Before patients undergo the procedure, they are given both radiation and chemotherapy to destroy leukemia cells in the bone marrow in order to make room for the new, healthy transplanted cells.

The therapy phase of the treatment is very toxic and many cancer experts have considered it too severe for elderly patients to tolerate. But by adjusting the procedure and using a newer, less-toxic immuno-suppressant drug called Cellcept in combination with traditional drugs, the technique can be used on both elderly patients and young children. "Our youngest patients were 12-month-old twins," Friedman noted.

Elderly patients often are eager for treatment because "they value the years at the end-of-life as much as the years at the beginning of life," he added.

Although good response rates comprise the upside to treating elderly patients, paying for those treatments -- which previously were not considered an option for the elderly -- portends a major new financial burden for an already strapped Medicare system.

Therefore, Medicare officials are responding cautiously. In the past, Medicare would approve payment for any new drug approved by the Food and Drug Administration -- but no more.

Two weeks ago, Dr. Sean Tunis, medical director at the Centers for Medicare and Medicaid Services, signaled the change in a speech at a meeting of North American Society of Pacing and Electrophysiology. Medicare is rethinking all payment decisions, Tunis said, and one of the guiding principles in that process will be a requirement that new therapies must demonstrate superiority to existing drugs.

This new attitude is surprising, because the FDA only requires new drugs to demonstrate equivalence in order to be approved, said Terry Coleman, of Ropes and Gray, a Washington lobbying firm that represents ASCO.

Coleman said the CMS published regulations last year declaring it has reserved the right to ask for additional review of "novel, complex or controversial (new therapies) that would be costly to Medicare and which could be subject to over use or misuse."

The agency did just that with oxaliplatin, a new drug FDA had approved for colorectal cancer. Last February, CMS notified its carriers it was reviewing oxaliplatin, a decision that essentially stopped its use in Medicare patients. Last month, however, after a barrage of criticism, CMS softened its stance on oxaliplatin and the drug now has entered the Medicare pipeline.

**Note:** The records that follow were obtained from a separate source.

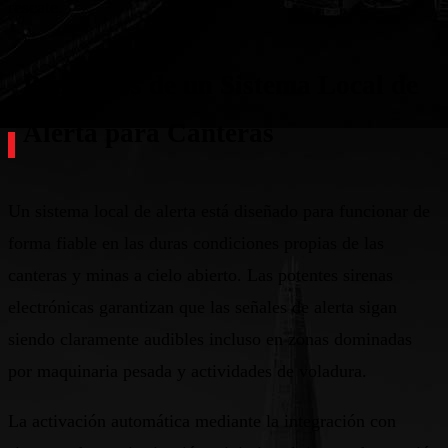
rescate.
Beneficios de un Sistema Local de
Alerta para Canteras
Un sistema local de alerta está diseñado para funcionar de
forma fiable en las duras condiciones propias de las
canteras y minas a cielo abierto. Las potentes sirenas
electrónicas garantizan que las señales de alerta sigan
siendo claramente audibles incluso en zonas dominadas
por maquinaria pesada y actividades de voladura.
La activación automática mediante la integración con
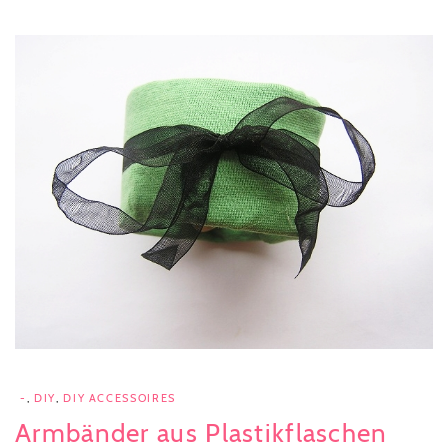
-
,
DIY
,
DIY ACCESSOIRES
Armbänder aus Plastikflaschen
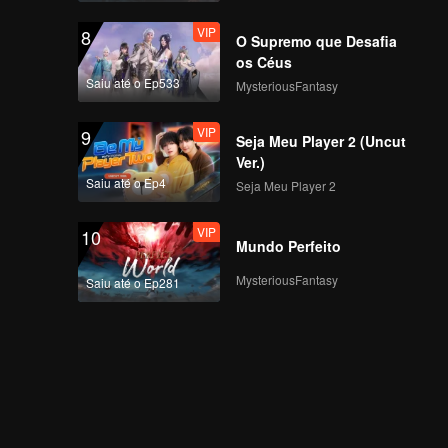
VIP
8
O Supremo que Desafia
os Céus
Saiu até o Ep533
MysteriousFantasy
VIP
9
Seja Meu Player 2 (Uncut
Ver.)
Saiu até o Ep4
Seja Meu Player 2
VIP
10
Mundo Perfeito
MysteriousFantasy
Saiu até o Ep281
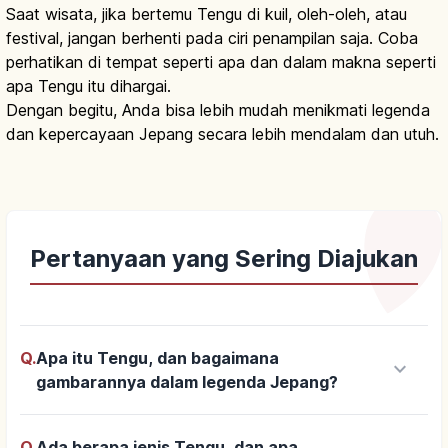
Saat wisata, jika bertemu Tengu di kuil, oleh-oleh, atau
festival, jangan berhenti pada ciri penampilan saja. Coba
perhatikan di tempat seperti apa dan dalam makna seperti
apa Tengu itu dihargai.
Dengan begitu, Anda bisa lebih mudah menikmati legenda
dan kepercayaan Jepang secara lebih mendalam dan utuh.
Pertanyaan yang Sering Diajukan
Q.
Apa itu Tengu, dan bagaimana
keyboard_arrow_down
gambarannya dalam legenda Jepang?
Q.
Ada berapa jenis Tengu, dan apa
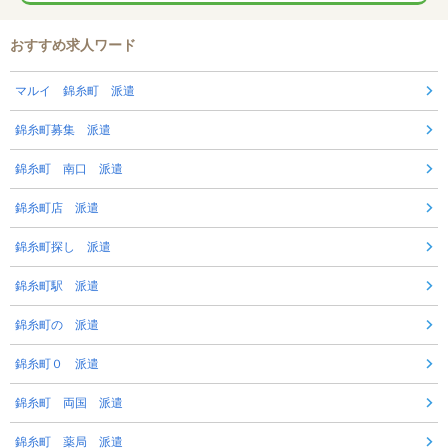
おすすめ求人ワード
マルイ 錦糸町 派遣
錦糸町募集 派遣
錦糸町 南口 派遣
錦糸町店 派遣
錦糸町探し 派遣
錦糸町駅 派遣
錦糸町の 派遣
錦糸町０ 派遣
錦糸町 両国 派遣
錦糸町 薬局 派遣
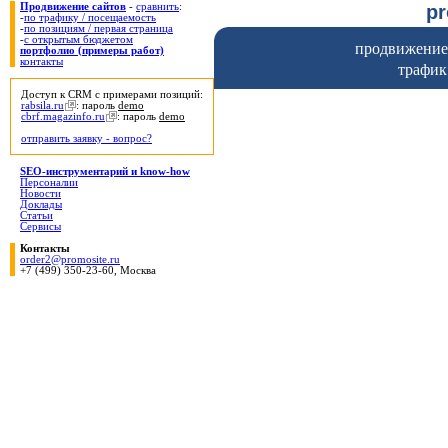
p
Продвижение сайтов
-
сравнить
:
-
по трафику / посещаемость
-
по позициям / первая страница
-
с открытым бюджетом
продвижение 
портфолио (примеры работ)
контакты
трафик
Доступ к CRM с примерами позиций:
rabsila.ru
: пароль
demo
cbrf.magazinfo.ru
: пароль
demo
отправить заявку - вопрос?
SEO-инструментарий и know-how
Персоналии
Новости
Доклады
Статьи
Сервисы
Контакты
order2@promosite.ru
+7 (499) 350-23-60, Москва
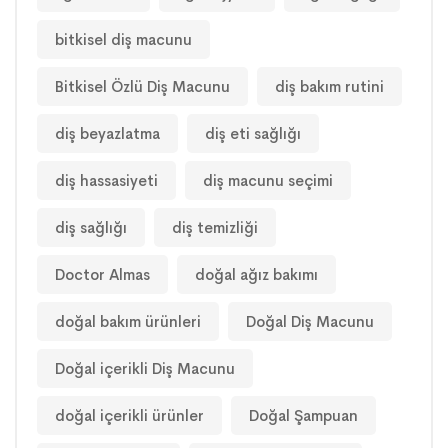
bitkisel diş macunu
Bitkisel Özlü Diş Macunu
diş bakım rutini
diş beyazlatma
diş eti sağlığı
diş hassasiyeti
diş macunu seçimi
diş sağlığı
diş temizliği
Doctor Almas
doğal ağız bakımı
doğal bakım ürünleri
Doğal Diş Macunu
Doğal içerikli Diş Macunu
doğal içerikli ürünler
Doğal Şampuan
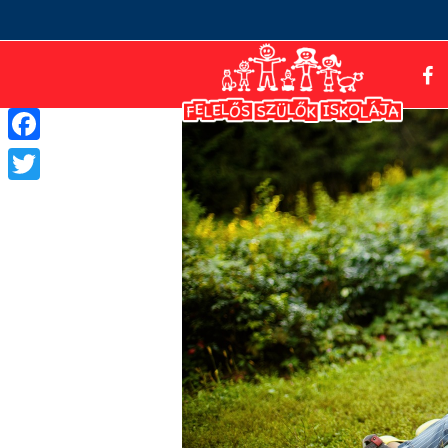
Facebook
Twitter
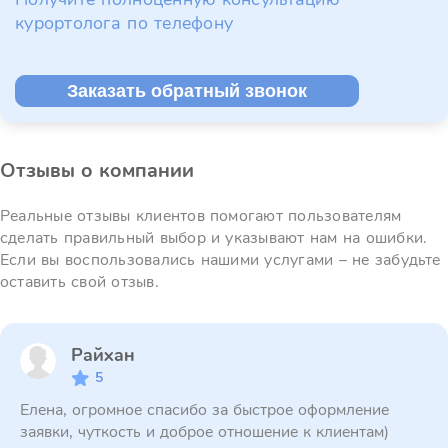
курортолога по телефону
Заказать обратный звонок
Отзывы о компании
Реальные отзывы клиентов помогают пользователям
сделать правильный выбор и указывают нам на ошибки.
Если вы воспользовались нашими услугами – не забудьте
оставить свой отзыв.
Райхан
5
Елена, огромное спасибо за быстрое оформление
заявки, чуткость и доброе отношение к клиентам)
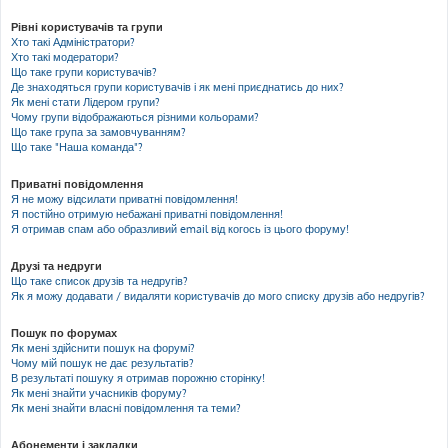
Рівні користувачів та групи
Хто такі Адміністратори?
Хто такі модератори?
Що таке групи користувачів?
Де знаходяться групи користувачів і як мені приєднатись до них?
Як мені стати Лідером групи?
Чому групи відображаються різними кольорами?
Що таке група за замовчуванням?
Що таке "Наша команда"?
Приватні повідомлення
Я не можу відсилати приватні повідомлення!
Я постійно отримую небажані приватні повідомлення!
Я отримав спам або образливий email від когось із цього форуму!
Друзі та недруги
Що таке список друзів та недругів?
Як я можу додавати / видаляти користувачів до мого списку друзів або недругів?
Пошук по форумах
Як мені здійснити пошук на форумі?
Чому мій пошук не дає результатів?
В результаті пошуку я отримав порожню сторінку!
Як мені знайти учасників форуму?
Як мені знайти власні повідомлення та теми?
Абонементи і закладки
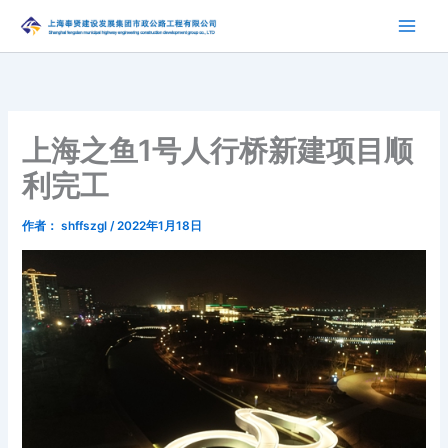
跳
至
内
容
上海之鱼1号人行桥新建项目顺
利完工
作者：
shffszgl
/
2022年1月18日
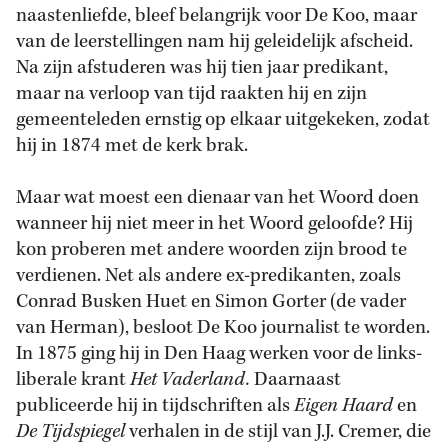
naastenliefde, bleef belangrijk voor De Koo, maar
van de leerstellingen nam hij geleidelijk afscheid.
Na zijn afstuderen was hij tien jaar predikant,
maar na verloop van tijd raakten hij en zijn
gemeenteleden ernstig op elkaar uitgekeken, zodat
hij in 1874 met de kerk brak.
Maar wat moest een dienaar van het Woord doen
wanneer hij niet meer in het Woord geloofde? Hij
kon proberen met andere woorden zijn brood te
verdienen. Net als andere ex-predikanten, zoals
Conrad Busken Huet en Simon Gorter (de vader
van Herman), besloot De Koo journalist te worden.
In 1875 ging hij in Den Haag werken voor de links-
liberale krant
Het Vaderland.
Daarnaast
publiceerde hij in tijdschriften als
Eigen Haard
en
De Tijdspiegel
verhalen in de stijl van J.J. Cremer, die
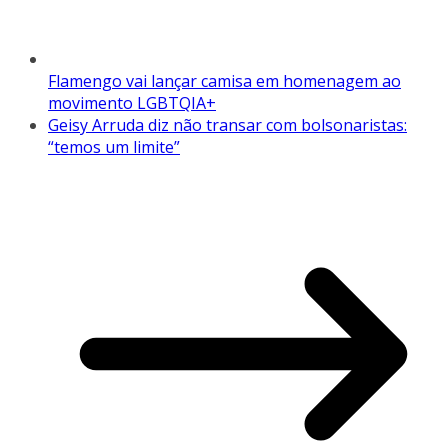
Flamengo vai lançar camisa em homenagem ao
movimento LGBTQIA+
Geisy Arruda diz não transar com bolsonaristas:
“temos um limite”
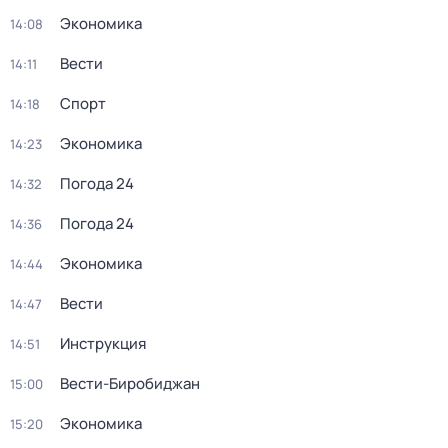
Экономика
14:08
Вести
14:11
Спорт
14:18
Экономика
14:23
Погода 24
14:32
Погода 24
14:36
Экономика
14:44
Вести
14:47
Инструкция
14:51
Вести-Биробиджан
15:00
Экономика
15:20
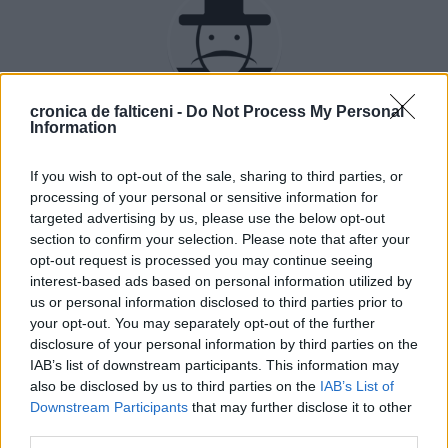
cronica de falticeni -
Do Not Process My Personal
Rudy Hödl
Information
If you wish to opt-out of the sale, sharing to third parties, or
processing of your personal or sensitive information for
targeted advertising by us, please use the below opt-out
ȘTIRI
section to confirm your selection. Please note that after your
opt-out request is processed you may continue seeing
interest-based ads based on personal information utilized by
ACTUALITATE
ACTUALITATE
us or personal information disclosed to third parties prior to
your opt-out. You may separately opt-out of the further
disclosure of your personal information by third parties on the
IAB’s list of downstream participants. This information may
also be disclosed by us to third parties on the
IAB’s List of
Downstream Participants
that may further disclose it to other
third parties.
06.08.2026
03.08.2026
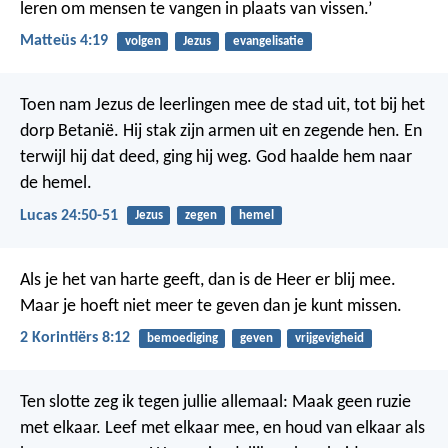
leren om mensen te vangen in plaats van vissen.’
Matteüs 4:19
volgen
Jezus
evangelisatie
Toen nam Jezus de leerlingen mee de stad uit, tot bij het
dorp Betanië. Hij stak zijn armen uit en zegende hen. En
terwijl hij dat deed, ging hij weg. God haalde hem naar
de hemel.
Lucas 24:50-51
Jezus
zegen
hemel
Als je het van harte geeft, dan is de Heer er blij mee.
Maar je hoeft niet meer te geven dan je kunt missen.
2 Korintiërs 8:12
bemoediging
geven
vrijgevigheid
Ten slotte zeg ik tegen jullie allemaal: Maak geen ruzie
met elkaar. Leef met elkaar mee, en houd van elkaar als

Medicare is not alone in raising concerns about high-cost, high-risk cancer treatment in elderly patients.

Dr. Craig Earle, assistant professor of medicine at Harvard Medical School in Cambridge, Mass., and colleagues from the Dana-Farber Cancer Institute in Boston, reviewed medical records from almost 29,000 Medicare patients who died within a year of being diagnosed with lung, breast, colorectal or other gastrointestinal cancers.

Earle said the use of chemotherapy has increased to 29.5 percent from 27.9 percent among elderly patients. But that increase, he said, does not necessarily reflect good medical practice. For example, 18.5 percent of the patients received chemotherapy within two weeks of dying, he noted.

"I have argued as much as anyone against ageism in cancer treatment, but there is a time to stop," Earle told UPI. "Since we have developed second, third and fourth line therapies, we might find it difficult to stop, but we shouldn't be starting third line treatment in the last few weeks of life."